A bunch of cunts, long to reign over us.

"A bunch of migrants".  According to Anna Soubry, David Cameron's choice of language was nothing more than a unintended, understandable descent into slang.  He clearly meant "a group".  There's one very good reason to believe it wasn't a unscripted sort of gaffe, which we'll come to, but there's also another.  How often exactly does anyone use "a bunch" as a collective noun, other than in a bunch of grapes or bananas, or at the opposite extreme, a bunch of cunts?  More widely used, at least 'round my way, would be "a load".  It smacks of the kind of line written with the intention of sounding like something that an ordinary person would say, except it doesn't, because the prime minister's advisory clique doesn't have the slightest clue what us proles talk like.

Not that it really matters.  The reasoning behind using the line is, sadly, completely sound, which is precisely why it was a scripted attack line.  "A bunch of migrants" is pretty neutral compared to a lot of the discourse around the refugee crisis.  One solution I heard in passing was that they should be forced back into their boats, pushed out to sea, and then sank.  Or shot.  Or sank and shot.  Either way, they were not meant to survive.  Of course, this isn't to be pretend there aren't plenty of bleeding hearts out there as well, or indeed that the man who offered his opinion truly meant it.  When however you have the Road Hauliers Association demanding that the French army be sent to Calais because 50 migrants living in utterly desperate conditions had the temerity to storm a ship, and when you consider that whatever spin the government puts on it, our response to the crisis has been derisory, the equivalent of a middle finger salute to the rest of Europe, regardless of the merits or otherwise of the policies pursued by other states, the level of rhetoric has always been way out of line with the numbers we've taken.

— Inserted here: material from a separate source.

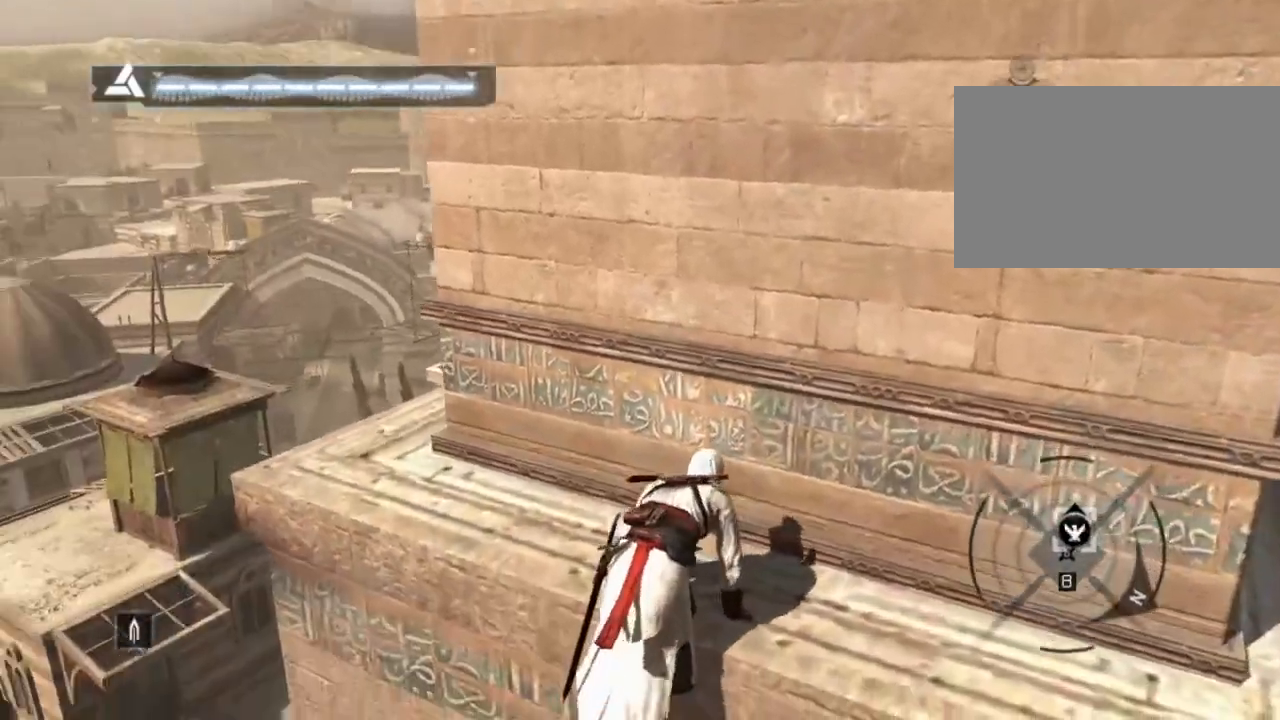
{"keys": ["a", "w"], "mouse": [], "events": []}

Realise also that if anyone is still getting the blame over immigration/migration, it's Labour.  It doesn't matter that the Conservatives failed utterly with their ridiculous tens of thousands target, nor that in further desperate attempts to keep the numbers down non-EU students are being arrested with the apparent intention of dissuading others from coming to the UK at all, when it comes to the focus groups, they still point the finger at the opposition.  In fact, as that whole Deborah Mattinson report makes clear, the Tories can blame Labour for anything and everything and a distinct group will nod their heads and go along with it.  A tax probe into Google started under Labour in 2009 but which wasn't finalised for 7 years and when it is amounts to the company paying a rate of 3%?  Labour's fault, because Blair, Brown and Darling now all work for banks.  At least we're trying, says Cameron, and can you imagine Chas and Dave over there getting more when they're craven to the trade unions, want to hand over the Falklands and say you're welcome, come on over, to a bunch of illegals?

Scripted as it was, it probably wasn't written with the intention of distracting attention from the Google tax difficulty, when the Italians, the Italians of all people have apparently persuaded them to hand over proportionately more.  Yes, every so often Cameron's mask slips, and yes, it is an utterly callous way to describe people literally living in filth, the vast majority of whom will have escaped war, oppression, or grinding poverty, but it's not one that's going to affect his ratings one iota.  No one who hasn't already reached the conclusion that this government are a bunch of heartless bastards at best and a bunch of utter cunts at worst is going to be swung by Cameron's use of words; no one who hasn't already been moved by the plight of the migrants across Europe, in the Middle East, is going to be now.

If anything, attitudes are only going to harden further as an apparently unending wave of refugees struggle to make their way to safety on the continent.  The only real solution, to bring an end to the wars in both Syria and Iraq, is either too difficult, thought impossible or not so much as on the agenda.  And indeed, how do you put an end to conflicts that are as much as anything about centuries' old sectarian and tribal enmities when it is in the interests of the two major regional powers for them to carry on?  How can we pose as honest brokers when we have funded one side by proxy, and when we are resolutely behind the state the UN accuses of breaching international humanitarian law in Yemen, just as we accuse the Russians of doing in Syria?

The only real way to get a hit in on the Tories is to draw all these various strands together.  We have a government that reaches derisory deals on tax with major corporations, and so in order to claw back whatever it can from elsewhere, it deducts money from victims of domestic violence and the seriously disabled for having "spare rooms".  We have a government that, personally responsible or not for the Iraq disaster, is bombing both it and Syria, and so is directly contributing to the immediate plight of civilians, even if the overall aim has the best of intentions.  This same government claims, hilariously and disgracefully, to be doing more than any other nation to help refugees, even while it refuses to do the bare minimum in alliance with the rest of the EU.  Whatever it does, the government favours the rich and the strong over the poor and the weak.  At the same time, it denies as much responsibility as it possibly can for its actions, and where possible, blames the victims.  The challenge for Labour is to make this argument about the government's heartless irresponsibility without further convincing the voters it needs to win back over that it's only for the "down and outs".

And there lies the reason we seem to have many long years of Tory rule ahead.